Knowing the half-life helps us predict how quickly a sample will reduce over time, which is vital in calculations like the one we are addressing.

The decay constant, denoted by the symbol \( k \), is a critical component in the analysis of radioactive decay rates. This constant reflects the probability of decay per unit time and ties directly into the half-life.
The relationship between the decay constant \( k \) and the half-life \( t_{1/2} \) is given by:\[k = \frac{\ln 2}{t_{1/2}}\]This formula means that the decay constant is derived from the natural logarithm of 2, divided by the half-life.
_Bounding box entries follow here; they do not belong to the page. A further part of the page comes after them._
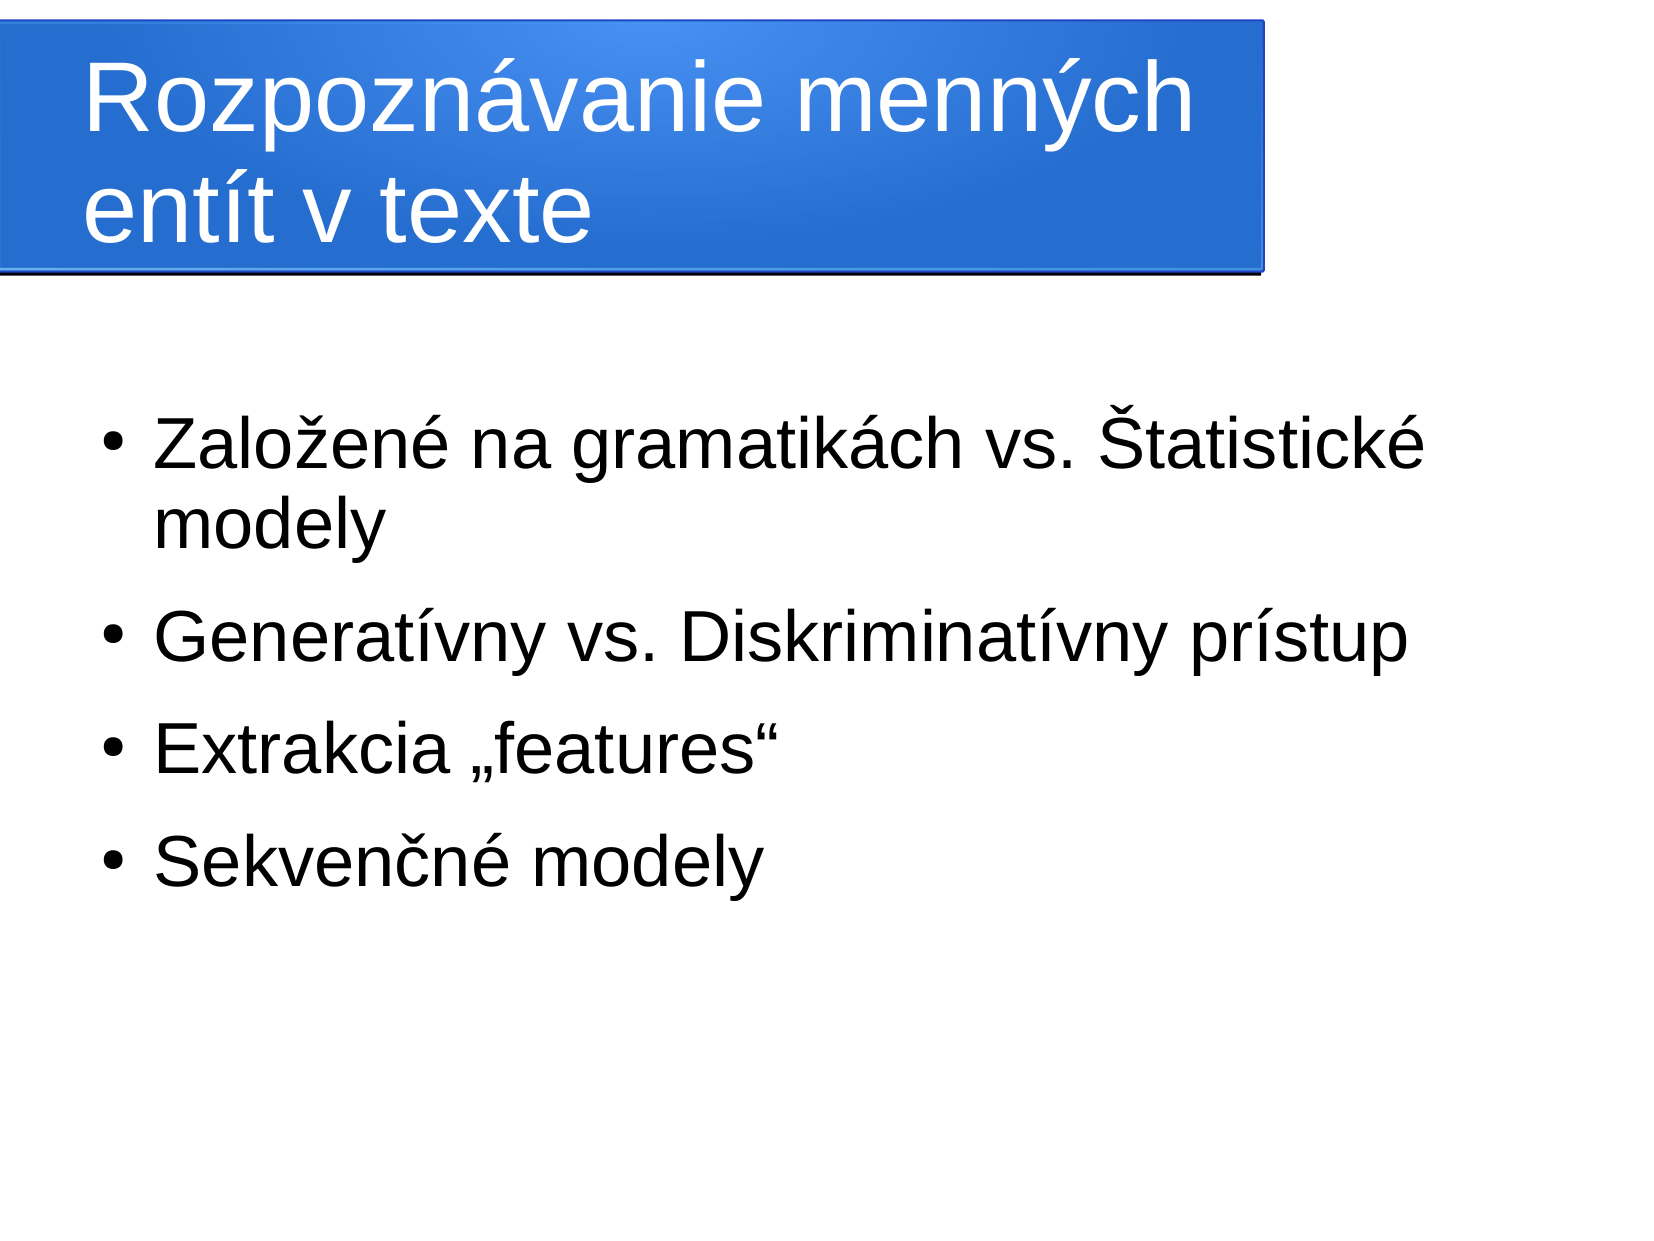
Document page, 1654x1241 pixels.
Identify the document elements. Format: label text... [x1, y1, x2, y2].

title Rozpoznávanie menných entít v texte [82, 42, 1250, 264]
list Založené na gramatikách vs. Štatistické modely Generatívny vs. Diskriminatívny prístup Extrakcia „features“ Sekvenčné modely [82, 290, 1538, 1010]
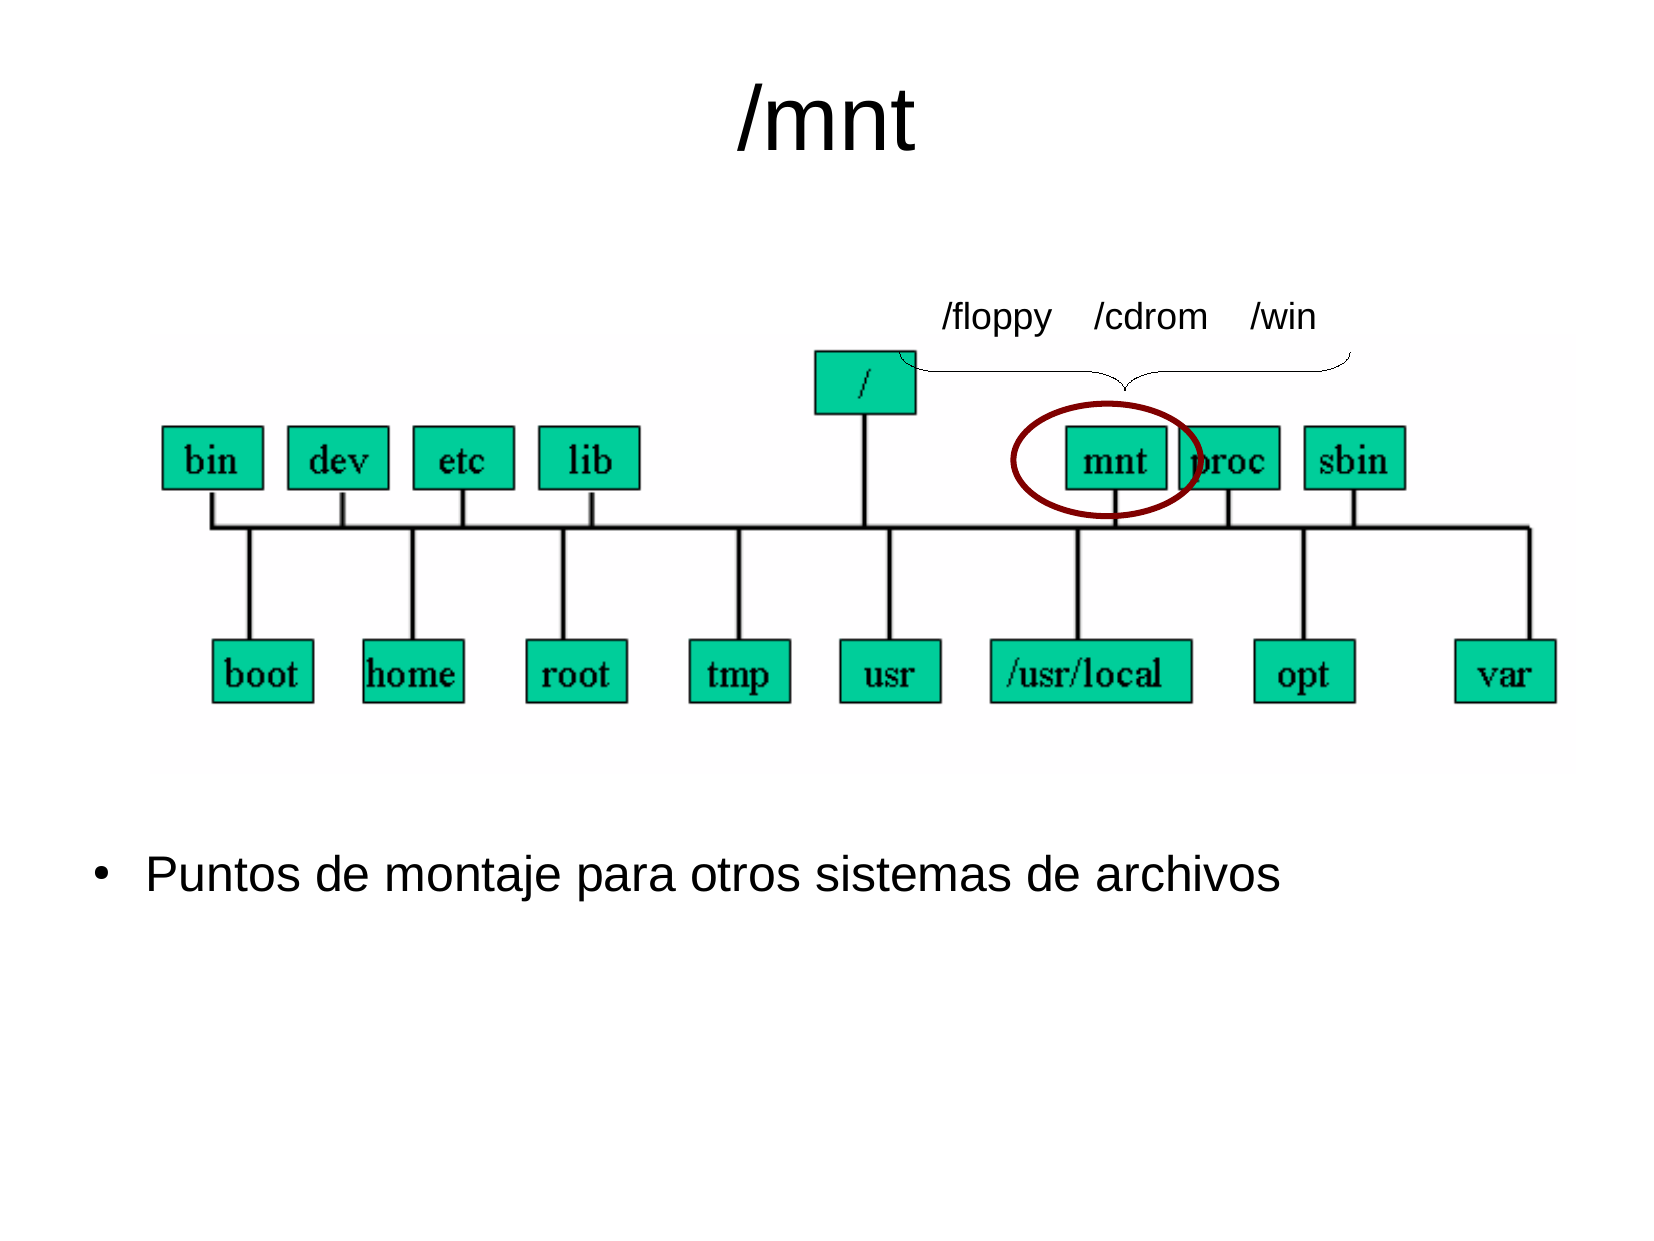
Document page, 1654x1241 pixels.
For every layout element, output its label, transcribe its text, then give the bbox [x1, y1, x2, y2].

• The natural logarithm of 2 is approximately 0.693.
• In our problem, substituting the half-life of 25200 seconds yields a specific decay constant used to determine the time it takes for a specific fraction of the material to decay.

Understanding this constant allows us to express how quickly a radioactive substance undergoes decay.

Radioactive decay is best described by the exponential decay formula, which helps us determine the quantity of material left after a given time. The formula is expressed as:\[N(t) = N_0 e^{-kt}\]where:

• \(N(t)\) is the quantity remaining after time \(t\).
• \(N_0\) is the original quantity.
• \(k\) is the decay constant.
• \(t\) is time.

This equation demonstrates how the quantity of a radioactive substance decreases over time.
In our exercise, it's used to set up the equation \(0.9N_0 = N_0 e^{-kt}\) when 10% of the isotope has decayed. This means that 90% or 0.9 of the initial quantity \(N_0\) remains. The constant decay factor \(e^{-kt}\) is crucial here in implicitly showing how decay happens over continuous time frames.

The natural logarithm, denoted as \( \ln \), is a fundamental concept in the calculation of exponential decay. It's defined as logarithm to the base of the mathematical constant \( e \), which is approximately equal to 2.718.
When solving equations concerning decay, the natural logarithm helps us isolate variables like time \( t \).
In our solution, taking the natural logarithm on both sides of the decay equation \( 0.9 = e^{-kt} \) allows us to simplify the expression to solve for \( t \):\[\ln(0.9) = -kt\]This step is essential as it transforms the equation from an exponential form to a linear form that can be rearranged to solve for unknowns.
Natural logarithms are particularly useful in decay problems as they provide a straightforward way to deal with exponential equations.